Christmas reunion: Hawaii homeless man reunites with mainland fa - Hawaii News Now - KGMB and KHNL

Christmas reunion: Hawaii homeless man reunites with mainland family

Homeless man reunites with mainland family Homeless man reunites with mainland family

She's like a kid on Christmas morning, anxiously waiting for someone special to arrive.

Sarah Blanks hasn't seen her brother, Roger Thompson, in about twenty years.

"It means a lot," says Blanks, as she moves her head back and forth to see all the passengers exiting the secure area of the Dallas-Fort Worth airport.

Just after 5 a.m., Thompson, wearing a green aloha shirt and wheeling the only items he owns in a small, carry-on bag, makes his way through the hallway.  

He sees Blanks, smiles and walks toward her.  

The two embrace.

"How are you?" Thompson says.

"So good to see you," says Blanks.

The 64-year old Thompson spent almost 25 years in Hawaii.  He came here and worked in the film industry. It was a steady job until the recession hit. He got addicted to drugs and alcohol and soon became homeless.

Areas along the Ala Wai was home until he got an infection from the water last month.  A hospital referred him to the Institute for Human Services and he began sleeping at the shelter along Nimitz Highway.

The timing of his arrival was perfect, IHS had just started a new program to relocate Hawaii's homeless.  The program uses privately donated funds to help pay for one-way tickets to the mainland if the homeless person has family willing to take them. 
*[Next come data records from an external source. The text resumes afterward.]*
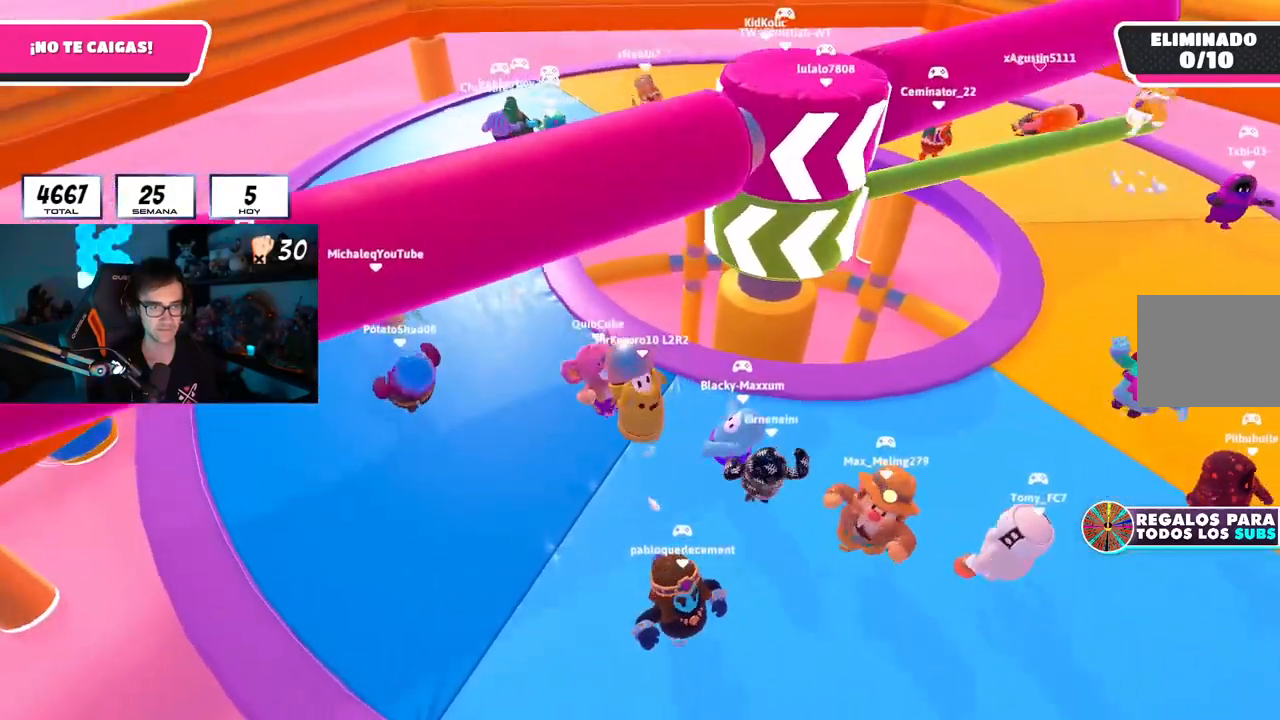
{"buttons": [], "left_stick": "up-left", "right_stick": "center", "events": [[67, "left_stick", "up-left"], [350, "CROSS", "down"], [467, "CROSS", "up"]]}
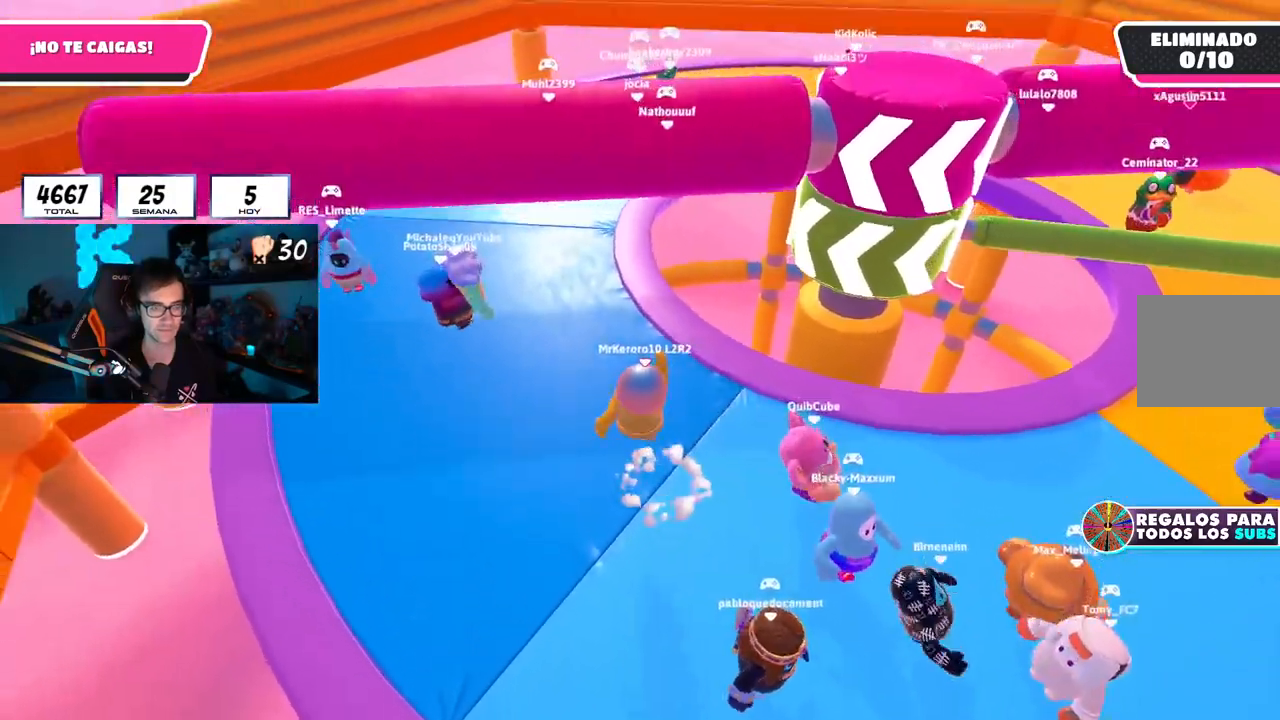
{"buttons": ["CROSS"], "left_stick": "up-left", "right_stick": "center", "events": [[117, "right_stick", "right"], [367, "right_stick", "center"], [484, "CROSS", "down"]]}
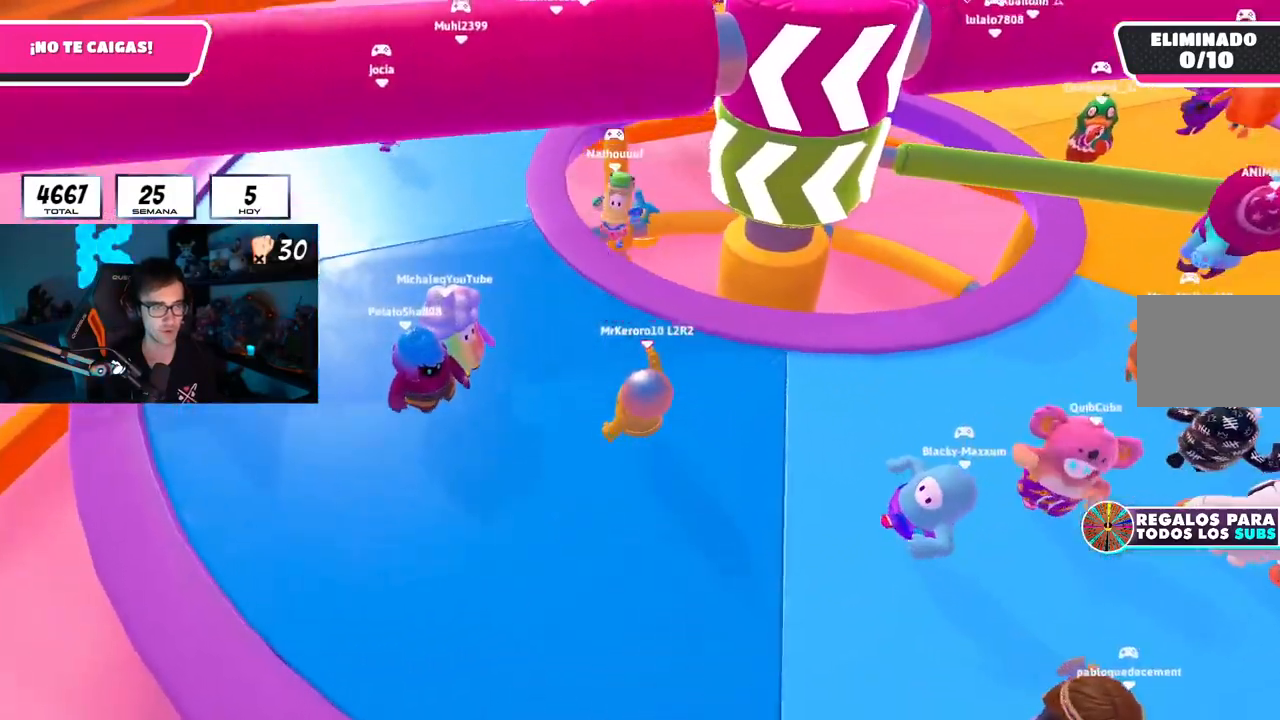
{"buttons": [], "left_stick": "up-left", "right_stick": "center", "events": [[117, "CROSS", "up"], [384, "CROSS", "down"], [500, "CROSS", "up"]]}
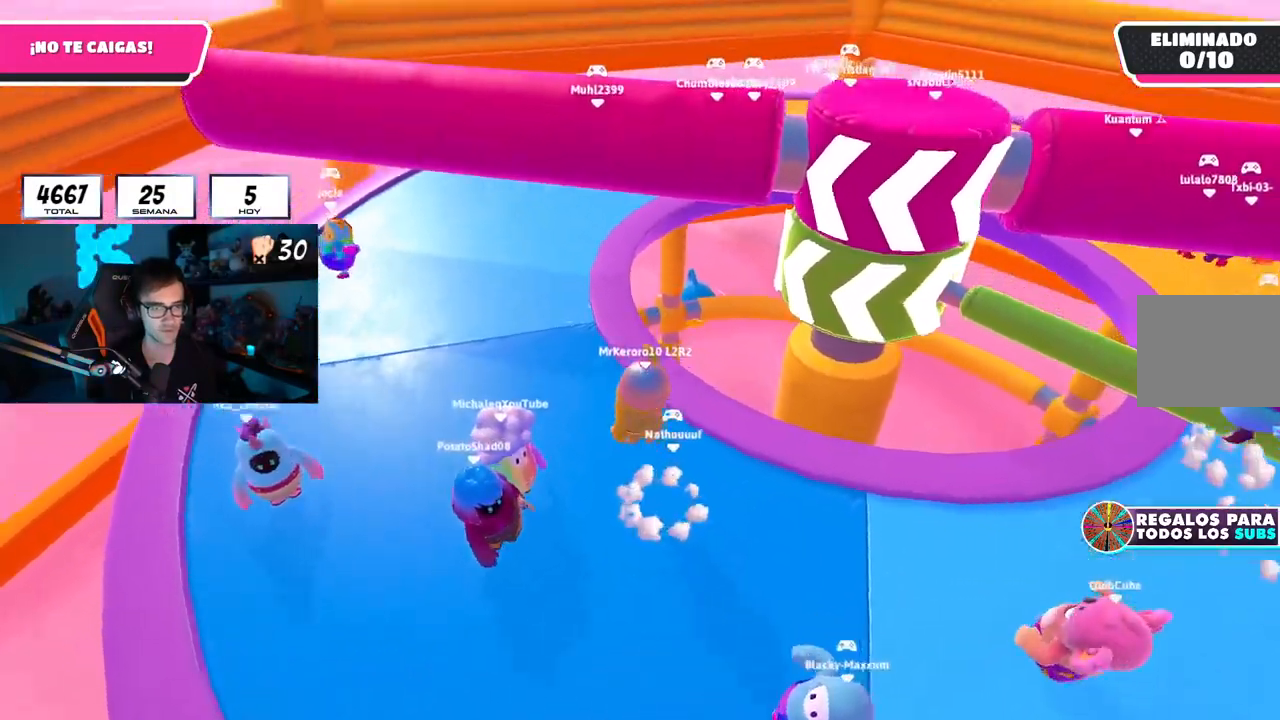
{"buttons": [], "left_stick": "up-left", "right_stick": "right", "events": [[134, "R1", "down"], [167, "right_stick", "right"], [201, "R1", "up"]]}
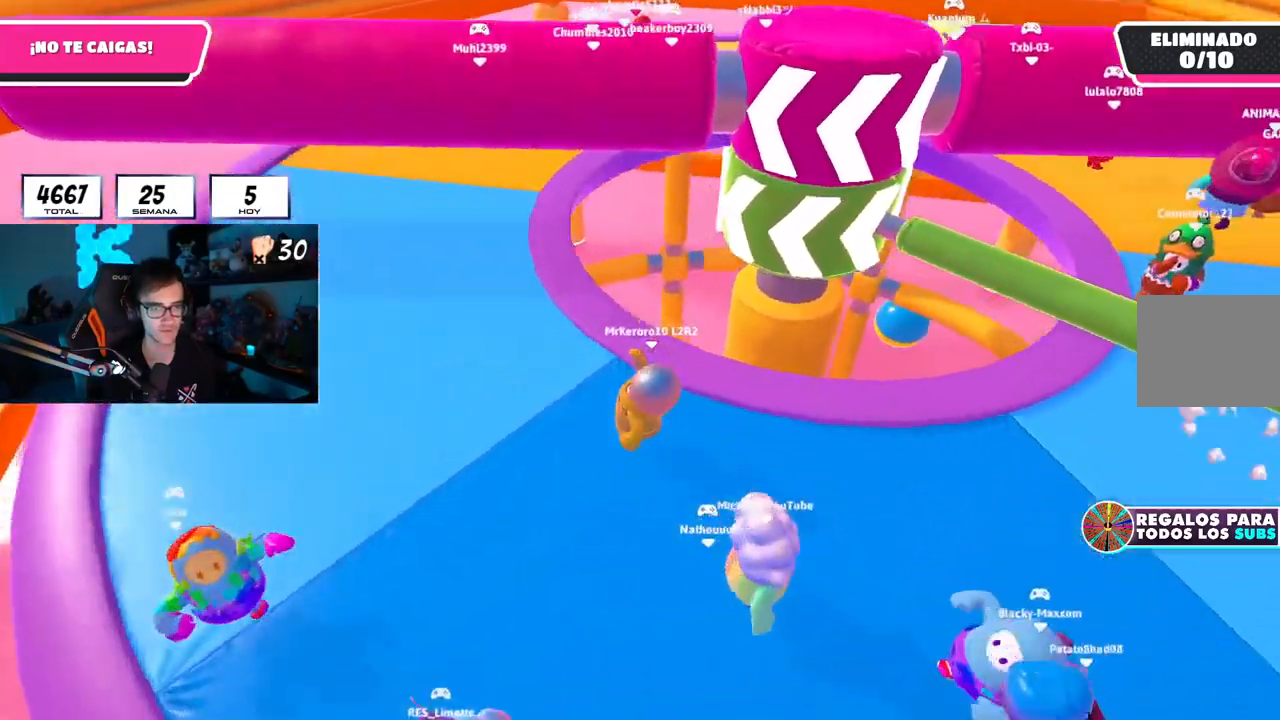
{"buttons": [], "left_stick": "up-left", "right_stick": "right", "events": []}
Thompson never told Blanks or his three other siblings that he was homeless. He was too embarrassed and didn't want to be a burden. When he did finally call her around Thanksgiving, she was so excited and willing to pay half of the one-way ticket. She later told IHS she wanted to pay for the entire cost.

"It's like the best Christmas present ever. It's very special, just special to be back," says Thompson.

"Are you going to be warm enough?" asks Blanks as she hands her brother a jacket and helps him put it on.

The temperature in North Texas was in the 30's when he arrived and Blanks knew the short-sleeved aloha shirt wasn't going to keep her brother warm.

Thompson will live with Blanks and her family for now.  He wants to start for looking a job immediately.  He's an Army veteran and hopes the VA can also help him in his search.

For now, the two will enjoy Christmas together, something that hasn't been done in decades.

"It's a comfort. It's a peace knowing that your family is together, it's a good feeling," says Blanks.